Clearly you one of those types who will complain about any service just so you have something to complain about. I'll be honest. I work for Canada post as a carrier and I take an awful lot of pride in my job and I do it very well because I know how to do it. And it's not as simple as the general public thinks. The fact is they delivered it on time but you CLEARLY threw out the notice card because of stubbornness. There are several reasons why they did not leave it on your porch if you weren't home, and that's giving you a better service unlike what UpS or Fedex does. What if that was a new $1000+bow and they left it on your porch while you and everyone in your home was gone all day. Anyone can come by and take it. We have signature services so if it requires a signature then we can not leave it because we will get reprimanded upon return if we have outstanding items like signatures left on our scanner. And before you say it, we cannot sign for you because that is fraud. People have told their carriers to just sign for anything that comes and leave it, only to then turn around and call Canada post and say their carrier is signing for things and leaving it and they should be fired( which they most likely would be) . And then there is a "do not safe drop" service we offer where if there is nowhere safe to leave the parcel at the door then we card it and bring it to the nearest outlet. 
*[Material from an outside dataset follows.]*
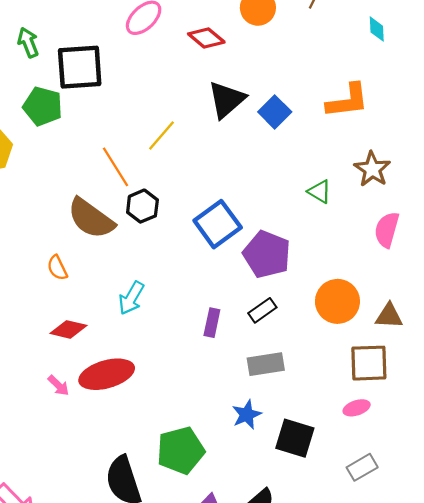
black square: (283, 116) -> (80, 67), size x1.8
So from now on if you are expecting a package, just check your mailbox regularly and don't just throw everything out if you do not think there is anything worth reading in there. Also why would the clerks at the outlet remind you of the parcel if they don't see you or if they out the notice in your box? They fulfilled their commitment to you by placing the notice in your box. That way it's kept safe on their shelf as opposed our porch in all the elements. 

The fact also remains that DHL will most likely not give you anything for compensation as clearly they did what they would do. For whatever reason the service you chose for delivery required a change in carrier to Canada post. Or maybe you thought it was shipped with DHL but was really shipped via the local post office I don't know, but you are complaining be ause your package was kept safe for a few days because you cannot bring your self to go through a few flyers in your mailbox to while checking for your mail. Hope you didn't throw out anything else important.


----------



## bigbadwoolfe (Jan 1, 2013)

I can see both sides of the argument. If you pay for courier service that requires signature, you have to sign before you can get the package. I know UPS tries 3 times and then takes the package to a depot. Canada post tries once (if at all), and takes the package to the post office. It's just how they do business. I'm not sure what DHL does... They also deliver to my door themselves, but probably not where you live. 

Anyway, I'd rather them take the item to a depot than leave at the door unattended. Once Canada post left a rifle at my dad's front door... No joke.


----------



## cheaplaughs (Mar 27, 2005)

I hope you all the best attilla


----------